◆ **Task prompt**
Your task is to quote the listing below exactly, beginning with its first line and ending on the line bearing "259 65 8.49".

◆ **Entries provided**

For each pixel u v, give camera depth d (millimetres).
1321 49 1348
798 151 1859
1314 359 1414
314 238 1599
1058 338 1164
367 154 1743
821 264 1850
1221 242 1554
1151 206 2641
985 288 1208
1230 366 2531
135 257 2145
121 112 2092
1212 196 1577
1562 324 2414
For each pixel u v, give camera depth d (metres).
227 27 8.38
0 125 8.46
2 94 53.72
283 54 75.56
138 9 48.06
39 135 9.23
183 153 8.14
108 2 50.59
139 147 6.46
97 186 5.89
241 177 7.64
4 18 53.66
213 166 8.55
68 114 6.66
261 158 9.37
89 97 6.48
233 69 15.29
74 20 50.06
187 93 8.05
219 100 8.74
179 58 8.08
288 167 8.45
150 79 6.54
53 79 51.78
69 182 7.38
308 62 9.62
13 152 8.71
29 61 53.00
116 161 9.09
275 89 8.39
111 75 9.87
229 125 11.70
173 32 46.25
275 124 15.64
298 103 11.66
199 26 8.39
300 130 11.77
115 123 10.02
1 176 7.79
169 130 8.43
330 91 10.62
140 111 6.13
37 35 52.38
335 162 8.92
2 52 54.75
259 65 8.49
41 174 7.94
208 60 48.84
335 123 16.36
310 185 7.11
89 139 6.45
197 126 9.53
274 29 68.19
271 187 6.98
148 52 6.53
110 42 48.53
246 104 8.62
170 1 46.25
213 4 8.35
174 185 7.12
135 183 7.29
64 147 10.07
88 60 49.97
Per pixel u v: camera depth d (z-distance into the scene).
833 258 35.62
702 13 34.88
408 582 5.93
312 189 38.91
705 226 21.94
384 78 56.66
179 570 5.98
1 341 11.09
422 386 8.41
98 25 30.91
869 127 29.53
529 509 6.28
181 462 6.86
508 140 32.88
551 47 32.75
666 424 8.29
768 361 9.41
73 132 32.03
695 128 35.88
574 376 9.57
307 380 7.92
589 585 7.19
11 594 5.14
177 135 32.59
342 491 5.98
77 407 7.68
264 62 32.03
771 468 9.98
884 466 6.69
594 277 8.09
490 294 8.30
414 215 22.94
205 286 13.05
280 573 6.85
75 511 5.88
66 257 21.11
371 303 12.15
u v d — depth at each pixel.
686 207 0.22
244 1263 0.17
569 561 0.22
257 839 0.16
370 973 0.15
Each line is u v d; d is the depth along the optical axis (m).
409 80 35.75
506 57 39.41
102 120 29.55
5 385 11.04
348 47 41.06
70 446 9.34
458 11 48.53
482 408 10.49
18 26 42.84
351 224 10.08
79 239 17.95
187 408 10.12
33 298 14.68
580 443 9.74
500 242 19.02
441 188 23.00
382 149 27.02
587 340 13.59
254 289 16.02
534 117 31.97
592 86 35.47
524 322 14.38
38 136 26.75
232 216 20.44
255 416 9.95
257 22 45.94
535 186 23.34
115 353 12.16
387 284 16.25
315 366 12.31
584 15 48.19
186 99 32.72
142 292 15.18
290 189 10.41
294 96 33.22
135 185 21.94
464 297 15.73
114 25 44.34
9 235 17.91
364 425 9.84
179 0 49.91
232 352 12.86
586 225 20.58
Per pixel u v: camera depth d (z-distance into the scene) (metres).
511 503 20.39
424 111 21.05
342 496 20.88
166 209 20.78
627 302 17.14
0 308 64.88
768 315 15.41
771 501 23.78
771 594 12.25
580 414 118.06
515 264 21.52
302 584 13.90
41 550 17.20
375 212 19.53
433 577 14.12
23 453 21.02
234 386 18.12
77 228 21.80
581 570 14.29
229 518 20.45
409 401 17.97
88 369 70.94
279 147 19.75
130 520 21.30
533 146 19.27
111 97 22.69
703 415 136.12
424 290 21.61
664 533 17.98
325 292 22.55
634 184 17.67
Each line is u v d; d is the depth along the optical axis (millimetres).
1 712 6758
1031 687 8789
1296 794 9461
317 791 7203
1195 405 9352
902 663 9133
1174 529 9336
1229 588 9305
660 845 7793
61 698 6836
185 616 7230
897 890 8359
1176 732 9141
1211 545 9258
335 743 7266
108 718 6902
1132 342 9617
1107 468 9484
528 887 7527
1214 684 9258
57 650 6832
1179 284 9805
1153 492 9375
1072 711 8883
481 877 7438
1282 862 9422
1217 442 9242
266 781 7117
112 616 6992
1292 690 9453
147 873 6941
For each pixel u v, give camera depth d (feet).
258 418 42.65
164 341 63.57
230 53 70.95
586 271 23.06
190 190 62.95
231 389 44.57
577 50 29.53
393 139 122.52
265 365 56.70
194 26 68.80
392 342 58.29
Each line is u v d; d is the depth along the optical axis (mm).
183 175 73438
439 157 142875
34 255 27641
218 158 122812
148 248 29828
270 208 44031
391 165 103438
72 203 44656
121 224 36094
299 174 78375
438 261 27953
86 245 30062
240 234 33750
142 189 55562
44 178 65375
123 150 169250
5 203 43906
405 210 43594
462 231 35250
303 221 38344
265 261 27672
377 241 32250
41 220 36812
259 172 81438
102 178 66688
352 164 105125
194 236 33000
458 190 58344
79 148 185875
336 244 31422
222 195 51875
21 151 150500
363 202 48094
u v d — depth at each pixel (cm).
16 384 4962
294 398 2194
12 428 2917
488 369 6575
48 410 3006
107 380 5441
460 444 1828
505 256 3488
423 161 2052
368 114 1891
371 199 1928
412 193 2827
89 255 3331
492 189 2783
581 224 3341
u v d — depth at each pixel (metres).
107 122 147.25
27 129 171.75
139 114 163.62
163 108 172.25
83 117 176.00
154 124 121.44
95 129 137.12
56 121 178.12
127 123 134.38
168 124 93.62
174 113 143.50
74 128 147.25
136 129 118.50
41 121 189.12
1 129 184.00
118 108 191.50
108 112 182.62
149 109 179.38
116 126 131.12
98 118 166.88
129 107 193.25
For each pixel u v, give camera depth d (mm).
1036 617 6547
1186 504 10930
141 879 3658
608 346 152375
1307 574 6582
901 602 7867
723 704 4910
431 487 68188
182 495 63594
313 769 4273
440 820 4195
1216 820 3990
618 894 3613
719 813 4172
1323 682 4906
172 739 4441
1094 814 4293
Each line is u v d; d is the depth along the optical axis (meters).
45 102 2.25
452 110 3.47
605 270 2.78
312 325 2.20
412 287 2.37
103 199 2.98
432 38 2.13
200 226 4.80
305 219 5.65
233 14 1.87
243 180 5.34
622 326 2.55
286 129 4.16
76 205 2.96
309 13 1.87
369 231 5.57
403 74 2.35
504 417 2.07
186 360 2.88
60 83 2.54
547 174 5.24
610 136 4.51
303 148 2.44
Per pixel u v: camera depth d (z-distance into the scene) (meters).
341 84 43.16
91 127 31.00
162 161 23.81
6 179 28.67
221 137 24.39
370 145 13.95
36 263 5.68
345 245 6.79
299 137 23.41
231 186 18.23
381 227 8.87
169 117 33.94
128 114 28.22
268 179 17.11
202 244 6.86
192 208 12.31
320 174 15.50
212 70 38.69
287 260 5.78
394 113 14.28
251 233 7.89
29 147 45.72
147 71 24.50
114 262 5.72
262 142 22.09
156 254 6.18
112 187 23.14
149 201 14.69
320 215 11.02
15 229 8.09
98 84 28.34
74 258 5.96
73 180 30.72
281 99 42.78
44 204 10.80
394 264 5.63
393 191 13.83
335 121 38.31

◆ **Exercise solution**
For each pixel u v, give camera depth d (millimetres).
1321 49 1348
798 151 1859
1314 359 1414
314 238 1599
1058 338 1164
367 154 1743
821 264 1850
1221 242 1554
1151 206 2641
985 288 1208
1230 366 2531
135 257 2145
121 112 2092
1212 196 1577
1562 324 2414
For each pixel u v, give camera depth d (metres).
227 27 8.38
0 125 8.46
2 94 53.72
283 54 75.56
138 9 48.06
39 135 9.23
183 153 8.14
108 2 50.59
139 147 6.46
97 186 5.89
241 177 7.64
4 18 53.66
213 166 8.55
68 114 6.66
261 158 9.37
89 97 6.48
233 69 15.29
74 20 50.06
187 93 8.05
219 100 8.74
179 58 8.08
288 167 8.45
150 79 6.54
53 79 51.78
69 182 7.38
308 62 9.62
13 152 8.71
29 61 53.00
116 161 9.09
275 89 8.39
111 75 9.87
229 125 11.70
173 32 46.25
275 124 15.64
298 103 11.66
199 26 8.39
300 130 11.77
115 123 10.02
1 176 7.79
169 130 8.43
330 91 10.62
140 111 6.13
37 35 52.38
335 162 8.92
2 52 54.75
259 65 8.49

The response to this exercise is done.